Murray pleaded the case for Māori ownership of Māori taonga, land and intellectual property to anyone who would listen, for forty years, and joked to reporter Kennedy Warne that she would go down in history as "the great objector". She said it was "important to preserve the land for future generations of any race and not succumb to business interests unless they were beneficial to all".

== Creative works ==
In 1998 Murray was appointed as a member of the New Zealand Arts Council. Murray was a tohunga, or master, weaver. In recognition of her status as a master weaver, she was appointed to the Kahui Whiritoi of the New Zealand Māori Arts and Crafts Institute. Murray wrote poetry in te reo and English, and at the time of her death was working on a second book.

Murray's literary work was featured in a film on the 1975 Land March from Te Hāpua. Murray wrote that “It is hard to write in a few words about a thousand years or more of occupation by the Māori of this land Aotearoa. Te ahi kaa, the fires that have been kept burning for centuries at Te Hiku o te Ika a Maui, are still burning today in our remote village of Te Hopua Wai (Te Hapua).”
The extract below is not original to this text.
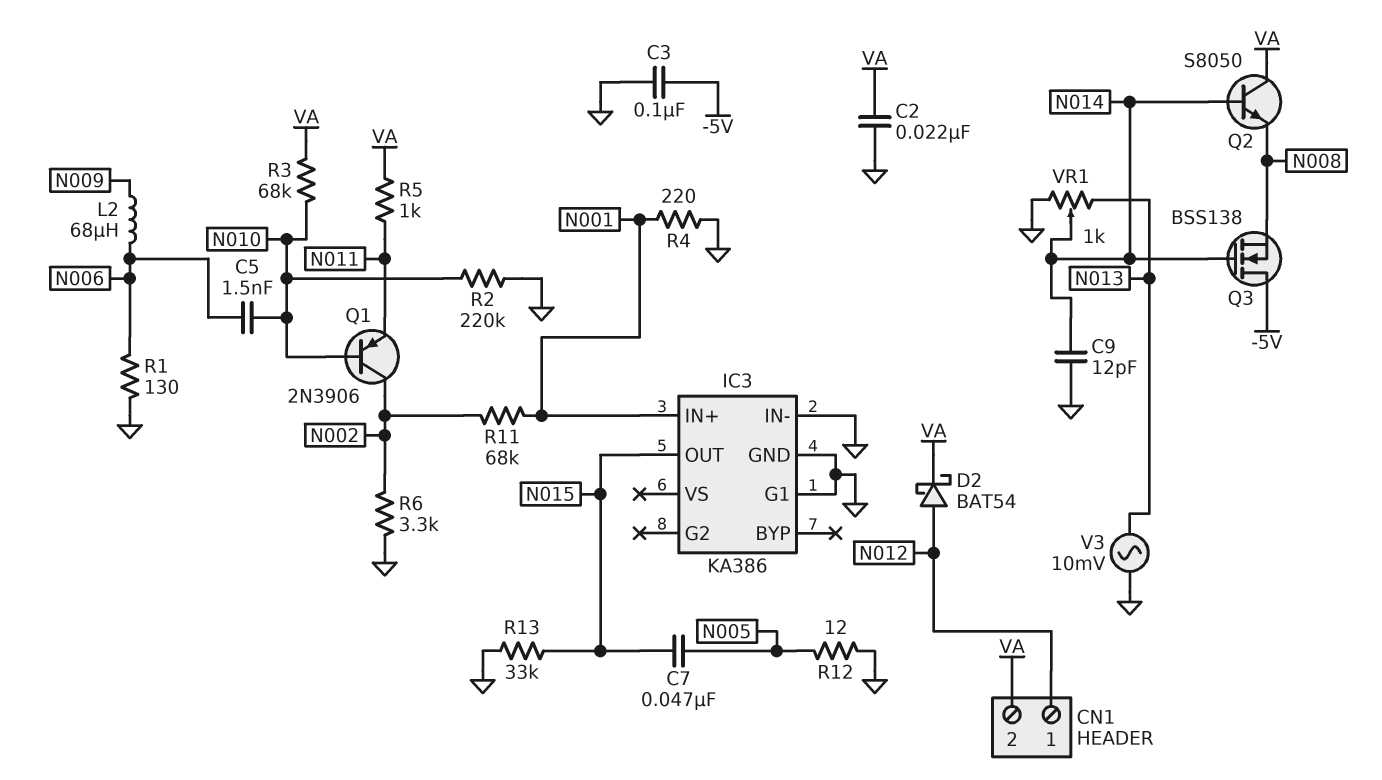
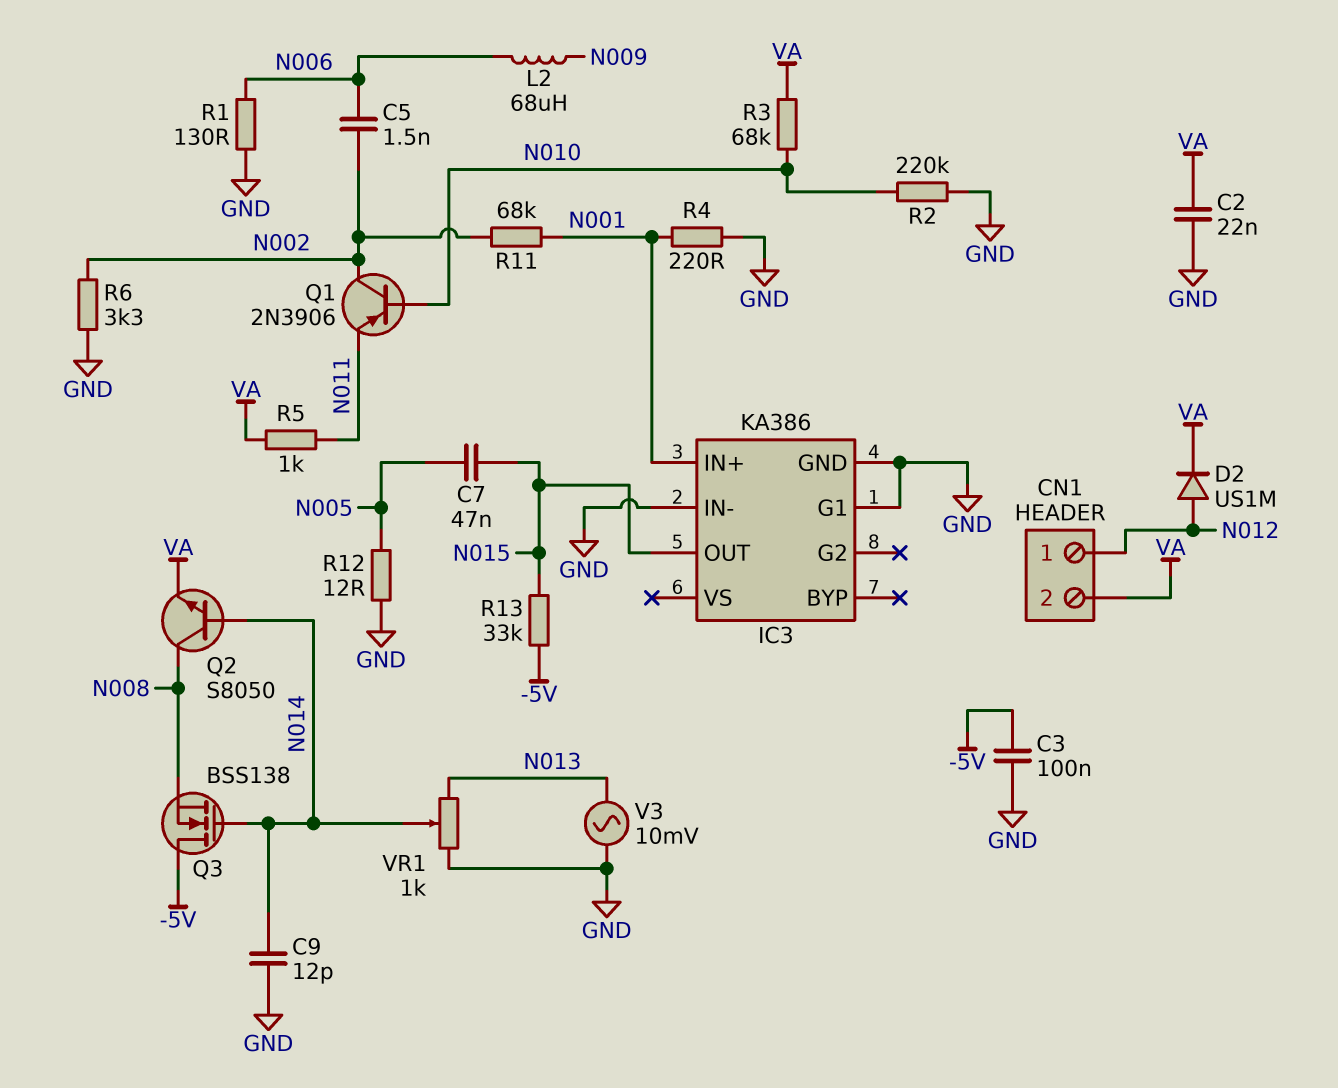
C5: 1.5nF (N006, N010) -> 1.5nF (N002, N006)
D2: schottky BAT54 (A N012, K VA) -> diode US1M (A N012, K VA)
Q2: NPN S8050 (B N014, C VA, E N008) -> NPN S8050 (B N014, C N008, E VA)
R13: 33k (GND, N015) -> 33k (-5V, N015)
Murray died on 3 September 2011 and was interred at the urupa in Spirits Bay, near Aupouri.

== Honours and awards ==
Murray was awarded the New Zealand Suffrage Centennial Medal in 1993. In the 1976 New Year Honours, she was awarded the Queen's Service Medal for community service. She was appointed a Companion of the New Zealand Order of Merit, for services to the community, in the 2009 Queen's Birthday Honours.